#### TASK ITEM:
Output range, inclusive: from the line containing "issues can become" to the line containing "priorities rearranged". Restate those lines from the data below word for word and only those.

----- RECORDS FOR THE TASK

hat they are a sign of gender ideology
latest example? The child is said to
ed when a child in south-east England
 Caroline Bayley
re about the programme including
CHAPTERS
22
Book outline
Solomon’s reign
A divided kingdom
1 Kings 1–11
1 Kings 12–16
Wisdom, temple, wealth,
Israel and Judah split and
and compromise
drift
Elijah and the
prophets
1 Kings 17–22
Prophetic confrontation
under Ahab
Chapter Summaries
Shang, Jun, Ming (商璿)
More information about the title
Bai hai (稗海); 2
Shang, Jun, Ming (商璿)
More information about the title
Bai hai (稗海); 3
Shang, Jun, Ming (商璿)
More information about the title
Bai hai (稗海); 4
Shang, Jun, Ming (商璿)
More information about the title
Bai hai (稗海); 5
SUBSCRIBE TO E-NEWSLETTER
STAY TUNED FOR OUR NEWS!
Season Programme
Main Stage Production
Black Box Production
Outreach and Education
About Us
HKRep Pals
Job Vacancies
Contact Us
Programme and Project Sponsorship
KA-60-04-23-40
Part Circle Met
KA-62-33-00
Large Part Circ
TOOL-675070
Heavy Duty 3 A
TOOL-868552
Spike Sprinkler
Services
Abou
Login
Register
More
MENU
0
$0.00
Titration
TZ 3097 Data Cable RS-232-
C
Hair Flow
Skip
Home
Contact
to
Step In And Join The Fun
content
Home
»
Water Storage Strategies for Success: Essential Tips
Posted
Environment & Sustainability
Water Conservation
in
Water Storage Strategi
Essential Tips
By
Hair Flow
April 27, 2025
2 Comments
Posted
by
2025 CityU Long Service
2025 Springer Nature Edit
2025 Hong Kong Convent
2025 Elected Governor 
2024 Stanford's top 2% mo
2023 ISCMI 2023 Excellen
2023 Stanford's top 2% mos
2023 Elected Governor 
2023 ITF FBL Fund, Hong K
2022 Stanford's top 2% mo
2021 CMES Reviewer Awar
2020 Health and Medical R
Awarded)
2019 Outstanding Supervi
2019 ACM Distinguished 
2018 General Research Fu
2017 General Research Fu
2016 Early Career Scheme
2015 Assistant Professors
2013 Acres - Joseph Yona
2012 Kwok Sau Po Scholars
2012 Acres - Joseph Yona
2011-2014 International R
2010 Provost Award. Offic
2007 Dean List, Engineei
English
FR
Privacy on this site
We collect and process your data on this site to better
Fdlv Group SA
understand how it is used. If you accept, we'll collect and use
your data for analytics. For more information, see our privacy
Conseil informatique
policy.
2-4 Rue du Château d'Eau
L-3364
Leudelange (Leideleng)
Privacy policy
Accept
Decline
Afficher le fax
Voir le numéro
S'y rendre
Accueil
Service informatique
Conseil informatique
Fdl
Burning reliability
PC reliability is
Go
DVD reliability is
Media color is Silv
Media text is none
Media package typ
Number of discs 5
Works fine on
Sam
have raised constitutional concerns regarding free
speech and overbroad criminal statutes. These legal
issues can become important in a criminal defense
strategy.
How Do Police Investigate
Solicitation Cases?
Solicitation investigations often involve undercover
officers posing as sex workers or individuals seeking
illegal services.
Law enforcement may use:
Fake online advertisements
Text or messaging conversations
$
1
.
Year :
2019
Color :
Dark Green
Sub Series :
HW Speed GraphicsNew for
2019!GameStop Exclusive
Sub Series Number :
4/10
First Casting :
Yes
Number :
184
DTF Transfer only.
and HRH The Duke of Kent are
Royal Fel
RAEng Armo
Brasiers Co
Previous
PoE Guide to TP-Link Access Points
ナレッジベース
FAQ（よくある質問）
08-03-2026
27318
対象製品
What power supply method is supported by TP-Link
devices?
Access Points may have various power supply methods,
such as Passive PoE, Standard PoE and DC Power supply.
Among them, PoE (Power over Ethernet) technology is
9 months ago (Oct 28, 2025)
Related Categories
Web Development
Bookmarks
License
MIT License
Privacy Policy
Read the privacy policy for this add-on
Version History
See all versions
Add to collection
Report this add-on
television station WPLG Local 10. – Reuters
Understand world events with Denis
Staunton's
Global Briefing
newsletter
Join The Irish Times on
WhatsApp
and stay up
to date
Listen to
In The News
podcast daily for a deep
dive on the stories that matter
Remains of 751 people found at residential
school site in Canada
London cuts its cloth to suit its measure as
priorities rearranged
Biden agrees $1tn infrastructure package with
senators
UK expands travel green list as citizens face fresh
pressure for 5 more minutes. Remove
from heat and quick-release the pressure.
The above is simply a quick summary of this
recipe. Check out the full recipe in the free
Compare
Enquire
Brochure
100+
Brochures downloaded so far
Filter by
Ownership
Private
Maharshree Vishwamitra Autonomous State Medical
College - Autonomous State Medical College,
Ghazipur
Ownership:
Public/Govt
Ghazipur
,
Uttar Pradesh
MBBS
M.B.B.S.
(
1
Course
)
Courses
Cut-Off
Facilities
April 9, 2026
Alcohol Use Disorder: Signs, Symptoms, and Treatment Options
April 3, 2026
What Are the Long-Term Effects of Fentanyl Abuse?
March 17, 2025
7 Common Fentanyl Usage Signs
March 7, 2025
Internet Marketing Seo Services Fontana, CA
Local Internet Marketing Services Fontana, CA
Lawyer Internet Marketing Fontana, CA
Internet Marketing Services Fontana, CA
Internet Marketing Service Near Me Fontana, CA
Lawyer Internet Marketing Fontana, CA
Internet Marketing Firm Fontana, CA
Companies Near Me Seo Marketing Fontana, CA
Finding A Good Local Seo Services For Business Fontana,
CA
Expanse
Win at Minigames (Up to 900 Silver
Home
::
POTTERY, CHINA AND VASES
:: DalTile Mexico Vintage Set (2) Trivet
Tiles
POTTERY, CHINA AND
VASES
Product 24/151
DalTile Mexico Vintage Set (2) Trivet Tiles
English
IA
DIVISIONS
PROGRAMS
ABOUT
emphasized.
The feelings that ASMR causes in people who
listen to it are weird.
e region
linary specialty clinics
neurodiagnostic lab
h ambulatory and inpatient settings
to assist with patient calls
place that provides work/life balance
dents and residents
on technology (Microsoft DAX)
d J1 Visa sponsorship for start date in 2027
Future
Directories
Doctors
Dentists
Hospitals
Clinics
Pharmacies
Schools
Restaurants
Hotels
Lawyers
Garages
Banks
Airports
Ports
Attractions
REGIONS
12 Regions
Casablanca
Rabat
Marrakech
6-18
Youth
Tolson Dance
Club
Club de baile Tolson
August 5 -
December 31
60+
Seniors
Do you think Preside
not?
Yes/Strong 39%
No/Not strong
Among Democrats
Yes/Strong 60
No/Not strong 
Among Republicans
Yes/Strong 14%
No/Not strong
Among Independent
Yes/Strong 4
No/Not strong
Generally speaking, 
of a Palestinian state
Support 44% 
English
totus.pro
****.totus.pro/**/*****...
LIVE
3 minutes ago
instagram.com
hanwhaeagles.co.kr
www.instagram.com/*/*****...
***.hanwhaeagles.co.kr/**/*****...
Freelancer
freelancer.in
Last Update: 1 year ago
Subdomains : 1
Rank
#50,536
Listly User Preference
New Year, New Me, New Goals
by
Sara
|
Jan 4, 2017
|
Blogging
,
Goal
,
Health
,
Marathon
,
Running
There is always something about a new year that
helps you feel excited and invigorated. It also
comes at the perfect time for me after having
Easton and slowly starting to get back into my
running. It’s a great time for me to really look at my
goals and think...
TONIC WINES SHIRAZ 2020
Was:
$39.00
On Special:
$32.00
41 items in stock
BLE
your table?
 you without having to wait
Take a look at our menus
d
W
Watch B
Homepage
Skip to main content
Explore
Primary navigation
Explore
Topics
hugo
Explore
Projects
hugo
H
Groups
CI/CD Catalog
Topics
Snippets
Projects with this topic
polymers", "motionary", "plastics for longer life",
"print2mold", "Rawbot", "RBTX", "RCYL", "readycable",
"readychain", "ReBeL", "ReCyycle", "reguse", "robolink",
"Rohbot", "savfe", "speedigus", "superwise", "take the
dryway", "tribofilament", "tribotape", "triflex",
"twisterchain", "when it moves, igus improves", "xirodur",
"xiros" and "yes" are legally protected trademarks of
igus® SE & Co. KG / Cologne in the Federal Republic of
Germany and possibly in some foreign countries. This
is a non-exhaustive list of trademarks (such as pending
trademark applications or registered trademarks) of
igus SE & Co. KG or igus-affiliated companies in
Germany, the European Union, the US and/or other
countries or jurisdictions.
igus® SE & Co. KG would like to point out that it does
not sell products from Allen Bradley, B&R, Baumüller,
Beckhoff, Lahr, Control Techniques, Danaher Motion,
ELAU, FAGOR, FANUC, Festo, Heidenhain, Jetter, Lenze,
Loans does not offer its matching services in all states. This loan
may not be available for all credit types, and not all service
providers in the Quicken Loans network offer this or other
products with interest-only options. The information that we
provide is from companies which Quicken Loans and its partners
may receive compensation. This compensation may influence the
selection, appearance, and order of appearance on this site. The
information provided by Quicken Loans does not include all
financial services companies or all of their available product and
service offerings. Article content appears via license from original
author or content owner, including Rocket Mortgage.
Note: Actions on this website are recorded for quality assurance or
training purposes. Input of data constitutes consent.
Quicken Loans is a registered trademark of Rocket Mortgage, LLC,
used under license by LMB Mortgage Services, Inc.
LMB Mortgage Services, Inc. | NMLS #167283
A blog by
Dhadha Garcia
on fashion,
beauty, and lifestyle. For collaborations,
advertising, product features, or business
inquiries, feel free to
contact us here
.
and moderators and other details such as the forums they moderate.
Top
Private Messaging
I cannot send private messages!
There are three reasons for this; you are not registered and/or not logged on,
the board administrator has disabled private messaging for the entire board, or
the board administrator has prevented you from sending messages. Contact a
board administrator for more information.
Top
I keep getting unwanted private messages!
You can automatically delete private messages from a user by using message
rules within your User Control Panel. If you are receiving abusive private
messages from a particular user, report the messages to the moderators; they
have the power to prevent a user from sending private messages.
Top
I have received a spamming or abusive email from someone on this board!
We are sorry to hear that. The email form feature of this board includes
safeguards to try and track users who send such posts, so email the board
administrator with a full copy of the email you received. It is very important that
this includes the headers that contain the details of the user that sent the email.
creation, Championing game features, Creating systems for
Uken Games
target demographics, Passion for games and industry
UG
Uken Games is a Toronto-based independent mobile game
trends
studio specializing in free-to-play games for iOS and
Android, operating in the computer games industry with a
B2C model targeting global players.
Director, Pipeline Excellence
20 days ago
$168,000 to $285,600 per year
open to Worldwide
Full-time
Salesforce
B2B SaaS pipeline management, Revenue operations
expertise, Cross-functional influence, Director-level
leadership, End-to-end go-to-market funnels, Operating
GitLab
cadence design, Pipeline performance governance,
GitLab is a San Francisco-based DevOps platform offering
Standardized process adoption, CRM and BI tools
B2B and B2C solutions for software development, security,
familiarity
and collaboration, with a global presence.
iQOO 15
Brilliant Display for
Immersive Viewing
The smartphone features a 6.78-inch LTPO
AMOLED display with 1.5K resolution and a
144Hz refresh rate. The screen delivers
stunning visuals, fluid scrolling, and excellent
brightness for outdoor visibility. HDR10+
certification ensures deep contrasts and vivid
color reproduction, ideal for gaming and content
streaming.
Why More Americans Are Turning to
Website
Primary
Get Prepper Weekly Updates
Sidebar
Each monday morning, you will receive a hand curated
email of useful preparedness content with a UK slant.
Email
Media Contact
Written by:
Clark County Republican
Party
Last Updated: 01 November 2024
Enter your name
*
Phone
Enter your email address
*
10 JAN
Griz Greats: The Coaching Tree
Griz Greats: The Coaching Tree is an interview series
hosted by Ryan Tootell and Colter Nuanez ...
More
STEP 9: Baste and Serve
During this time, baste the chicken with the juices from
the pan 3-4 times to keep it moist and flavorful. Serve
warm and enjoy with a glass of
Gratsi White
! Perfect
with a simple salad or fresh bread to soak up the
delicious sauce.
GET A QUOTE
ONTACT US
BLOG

----------

#### YOUR SOLUTION:
issues can become important in a criminal defense
strategy.
How Do Police Investigate
Solicitation Cases?
Solicitation investigations often involve undercover
officers posing as sex workers or individuals seeking
illegal services.
Law enforcement may use:
Fake online advertisements
Text or messaging conversations
$
1
.
Year :
2019
Color :
Dark Green
Sub Series :
HW Speed GraphicsNew for
2019!GameStop Exclusive
Sub Series Number :
4/10
First Casting :
Yes
Number :
184
DTF Transfer only.
and HRH The Duke of Kent are
Royal Fel
RAEng Armo
Brasiers Co
Previous
PoE Guide to TP-Link Access Points
ナレッジベース
FAQ（よくある質問）
08-03-2026
27318
対象製品
What power supply method is supported by TP-Link
devices?
Access Points may have various power supply methods,
such as Passive PoE, Standard PoE and DC Power supply.
Among them, PoE (Power over Ethernet) technology is
9 months ago (Oct 28, 2025)
Related Categories
Web Development
Bookmarks
License
MIT License
Privacy Policy
Read the privacy policy for this add-on
Version History
See all versions
Add to collection
Report this add-on
television station WPLG Local 10. – Reuters
Understand world events with Denis
Staunton's
Global Briefing
newsletter
Join The Irish Times on
WhatsApp
and stay up
to date
Listen to
In The News
podcast daily for a deep
dive on the stories that matter
Remains of 751 people found at residential
school site in Canada
London cuts its cloth to suit its measure as
priorities rearranged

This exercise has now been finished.